Two giant cookies ... sitting in a tree ... k-i-s-s-i-n-g.

Someone took a bite out of my cookie! (It was me)

I dove into the s’mores cookie.  Gotta say that it looked awesome. It felt awesome, too (nice and warm). But the taste was only … “ok”.  Only ok?!  That’s impossible!  It’s chocolate and marshmallow and graham!  I think it’s because the cookie, itself, was a little dry.  And even though it was brown, the cookie didn’t taste super-chocolatey – I kept longing to encounter a chocolate chunk – that’s where the money was.  I liked the deep, almost-dark chocolate flavor of the melty morsels.  The graham cracker, although good in theory, really didn’t do much for me; the large pieces burst apart into chalky, dry crumbs (maybe they would have been better in the background of a moist-er cookie?).  The marshmallow had a fun-to-chew stickiness about it – but some chunks were so large that I found myself chewing long after the rest of the cookie had disintegrated.  It cost over $2 – I felt a little cheated.
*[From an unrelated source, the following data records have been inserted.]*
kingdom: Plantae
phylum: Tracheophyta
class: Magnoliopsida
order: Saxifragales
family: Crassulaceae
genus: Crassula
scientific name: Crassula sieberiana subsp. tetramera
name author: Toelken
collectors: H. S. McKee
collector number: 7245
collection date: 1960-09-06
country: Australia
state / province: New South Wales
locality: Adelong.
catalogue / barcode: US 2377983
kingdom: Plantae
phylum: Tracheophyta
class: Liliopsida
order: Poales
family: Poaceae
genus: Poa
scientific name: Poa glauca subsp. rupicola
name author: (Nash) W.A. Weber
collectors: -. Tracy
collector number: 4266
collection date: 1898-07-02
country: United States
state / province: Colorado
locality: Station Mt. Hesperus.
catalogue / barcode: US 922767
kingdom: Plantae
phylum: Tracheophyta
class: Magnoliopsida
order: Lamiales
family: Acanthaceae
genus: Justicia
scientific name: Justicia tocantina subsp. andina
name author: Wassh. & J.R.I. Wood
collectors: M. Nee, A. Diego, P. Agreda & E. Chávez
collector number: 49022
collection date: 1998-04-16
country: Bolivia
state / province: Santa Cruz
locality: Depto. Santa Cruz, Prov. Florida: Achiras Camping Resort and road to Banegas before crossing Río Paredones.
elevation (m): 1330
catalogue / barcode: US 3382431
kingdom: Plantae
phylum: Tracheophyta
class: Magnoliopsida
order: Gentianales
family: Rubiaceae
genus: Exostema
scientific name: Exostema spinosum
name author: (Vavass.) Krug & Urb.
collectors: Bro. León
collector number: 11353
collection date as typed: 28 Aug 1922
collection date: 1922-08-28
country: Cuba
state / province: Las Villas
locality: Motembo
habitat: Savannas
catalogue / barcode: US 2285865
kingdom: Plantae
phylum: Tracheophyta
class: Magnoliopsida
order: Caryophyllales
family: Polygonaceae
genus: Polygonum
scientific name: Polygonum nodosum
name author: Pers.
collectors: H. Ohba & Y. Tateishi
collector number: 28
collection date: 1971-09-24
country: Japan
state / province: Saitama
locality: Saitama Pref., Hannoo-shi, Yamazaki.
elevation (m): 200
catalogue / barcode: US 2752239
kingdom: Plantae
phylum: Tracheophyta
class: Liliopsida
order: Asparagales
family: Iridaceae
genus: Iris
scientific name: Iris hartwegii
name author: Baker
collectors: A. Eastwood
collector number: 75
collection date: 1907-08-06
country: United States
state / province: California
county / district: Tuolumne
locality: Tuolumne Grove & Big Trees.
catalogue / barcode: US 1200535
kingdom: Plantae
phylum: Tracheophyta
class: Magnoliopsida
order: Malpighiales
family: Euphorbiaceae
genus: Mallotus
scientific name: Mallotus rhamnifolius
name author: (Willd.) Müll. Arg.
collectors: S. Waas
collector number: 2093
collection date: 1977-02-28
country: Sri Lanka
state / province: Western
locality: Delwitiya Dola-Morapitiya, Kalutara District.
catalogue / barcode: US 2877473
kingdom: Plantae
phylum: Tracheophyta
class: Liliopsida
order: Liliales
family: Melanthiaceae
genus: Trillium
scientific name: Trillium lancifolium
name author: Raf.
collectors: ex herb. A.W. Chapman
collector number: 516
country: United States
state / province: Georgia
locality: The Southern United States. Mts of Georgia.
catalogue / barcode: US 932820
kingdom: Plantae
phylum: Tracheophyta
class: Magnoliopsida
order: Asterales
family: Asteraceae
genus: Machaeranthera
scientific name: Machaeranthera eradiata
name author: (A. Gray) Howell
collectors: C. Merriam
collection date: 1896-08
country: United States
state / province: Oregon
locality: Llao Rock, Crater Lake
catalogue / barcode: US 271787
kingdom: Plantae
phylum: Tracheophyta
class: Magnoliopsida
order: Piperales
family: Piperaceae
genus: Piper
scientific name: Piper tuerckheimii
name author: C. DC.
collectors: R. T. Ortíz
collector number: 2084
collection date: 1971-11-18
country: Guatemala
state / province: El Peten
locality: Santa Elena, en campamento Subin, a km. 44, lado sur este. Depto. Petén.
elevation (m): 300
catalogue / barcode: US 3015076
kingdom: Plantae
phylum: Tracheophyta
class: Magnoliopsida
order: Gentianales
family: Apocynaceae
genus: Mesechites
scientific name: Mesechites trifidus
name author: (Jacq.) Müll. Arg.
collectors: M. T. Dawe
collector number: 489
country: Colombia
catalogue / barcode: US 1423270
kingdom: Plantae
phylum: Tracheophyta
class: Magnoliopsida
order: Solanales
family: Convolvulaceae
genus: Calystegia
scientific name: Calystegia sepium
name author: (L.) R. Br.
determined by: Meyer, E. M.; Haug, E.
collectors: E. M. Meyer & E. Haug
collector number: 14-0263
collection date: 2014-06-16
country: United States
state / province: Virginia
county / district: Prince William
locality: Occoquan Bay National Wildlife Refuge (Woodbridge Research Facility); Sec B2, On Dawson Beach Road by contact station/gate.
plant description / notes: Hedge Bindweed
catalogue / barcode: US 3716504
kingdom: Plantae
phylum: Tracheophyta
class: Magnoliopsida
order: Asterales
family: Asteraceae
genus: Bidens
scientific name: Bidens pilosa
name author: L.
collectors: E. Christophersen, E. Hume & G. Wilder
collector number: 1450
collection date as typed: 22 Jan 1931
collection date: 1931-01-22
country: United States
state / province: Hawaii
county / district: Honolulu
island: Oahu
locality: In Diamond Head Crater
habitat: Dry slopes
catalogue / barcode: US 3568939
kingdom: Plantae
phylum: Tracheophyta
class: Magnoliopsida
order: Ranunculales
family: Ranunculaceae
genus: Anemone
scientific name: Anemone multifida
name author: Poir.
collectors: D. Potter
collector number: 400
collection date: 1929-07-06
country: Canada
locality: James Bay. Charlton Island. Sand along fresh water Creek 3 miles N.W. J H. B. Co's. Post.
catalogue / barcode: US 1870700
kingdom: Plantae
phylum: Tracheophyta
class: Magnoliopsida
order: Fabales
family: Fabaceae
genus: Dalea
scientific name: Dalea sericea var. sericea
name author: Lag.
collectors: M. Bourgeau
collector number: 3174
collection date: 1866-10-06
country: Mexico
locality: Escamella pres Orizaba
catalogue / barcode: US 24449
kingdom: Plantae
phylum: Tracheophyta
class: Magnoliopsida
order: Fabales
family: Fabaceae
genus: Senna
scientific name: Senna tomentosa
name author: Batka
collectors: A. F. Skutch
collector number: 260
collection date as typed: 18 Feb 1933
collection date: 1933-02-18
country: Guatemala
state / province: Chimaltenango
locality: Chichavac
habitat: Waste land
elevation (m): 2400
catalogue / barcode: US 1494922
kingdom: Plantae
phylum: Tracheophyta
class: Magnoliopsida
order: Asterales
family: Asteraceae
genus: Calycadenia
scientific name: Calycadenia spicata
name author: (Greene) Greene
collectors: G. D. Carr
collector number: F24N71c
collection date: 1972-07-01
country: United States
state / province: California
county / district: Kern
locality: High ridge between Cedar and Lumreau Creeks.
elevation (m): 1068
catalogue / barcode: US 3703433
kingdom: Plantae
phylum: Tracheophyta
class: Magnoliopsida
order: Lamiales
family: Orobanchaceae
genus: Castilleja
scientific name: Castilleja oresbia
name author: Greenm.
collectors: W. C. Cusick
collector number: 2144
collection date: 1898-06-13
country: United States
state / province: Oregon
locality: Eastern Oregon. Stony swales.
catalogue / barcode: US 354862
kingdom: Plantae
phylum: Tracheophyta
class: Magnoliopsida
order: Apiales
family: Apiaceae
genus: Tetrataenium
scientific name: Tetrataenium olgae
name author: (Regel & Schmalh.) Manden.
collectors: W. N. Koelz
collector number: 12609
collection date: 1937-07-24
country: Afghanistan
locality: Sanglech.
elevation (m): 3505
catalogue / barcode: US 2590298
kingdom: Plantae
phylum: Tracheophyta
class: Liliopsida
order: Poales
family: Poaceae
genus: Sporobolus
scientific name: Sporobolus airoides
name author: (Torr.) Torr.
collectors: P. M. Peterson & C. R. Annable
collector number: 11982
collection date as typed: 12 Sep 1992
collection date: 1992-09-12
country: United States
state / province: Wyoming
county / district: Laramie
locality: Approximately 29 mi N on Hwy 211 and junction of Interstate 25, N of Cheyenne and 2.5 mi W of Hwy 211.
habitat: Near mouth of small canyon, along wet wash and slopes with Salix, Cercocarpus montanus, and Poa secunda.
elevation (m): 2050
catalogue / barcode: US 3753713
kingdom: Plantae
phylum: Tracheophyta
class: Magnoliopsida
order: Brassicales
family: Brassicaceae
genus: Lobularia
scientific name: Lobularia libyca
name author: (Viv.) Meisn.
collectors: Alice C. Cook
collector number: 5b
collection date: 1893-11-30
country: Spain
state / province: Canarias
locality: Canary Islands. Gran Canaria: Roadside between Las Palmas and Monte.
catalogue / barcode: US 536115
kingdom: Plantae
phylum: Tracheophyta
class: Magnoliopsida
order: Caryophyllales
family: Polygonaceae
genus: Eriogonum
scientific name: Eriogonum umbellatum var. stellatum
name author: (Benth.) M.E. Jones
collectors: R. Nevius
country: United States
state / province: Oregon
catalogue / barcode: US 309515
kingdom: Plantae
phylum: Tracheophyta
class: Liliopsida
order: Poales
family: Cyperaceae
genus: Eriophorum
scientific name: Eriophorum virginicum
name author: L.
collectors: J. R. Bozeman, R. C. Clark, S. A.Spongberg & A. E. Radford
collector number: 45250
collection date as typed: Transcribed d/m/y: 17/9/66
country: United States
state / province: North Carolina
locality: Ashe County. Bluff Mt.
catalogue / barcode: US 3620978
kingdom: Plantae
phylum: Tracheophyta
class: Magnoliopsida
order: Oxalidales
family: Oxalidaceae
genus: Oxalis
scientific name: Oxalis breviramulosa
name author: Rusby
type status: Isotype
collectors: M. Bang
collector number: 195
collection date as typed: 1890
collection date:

I saved the other cookie for g.  She came home and offered me a piece.  Now THAT was a mighty fine cookie.  The cookie was sweet (but not too sweet), moist, and studded with plenty of those chocolate morsels that I looked forward to in the cookie above.  Mmmmm.  Conclusion – when I see that truck again, I’ll be picking up some more plain ones – no question.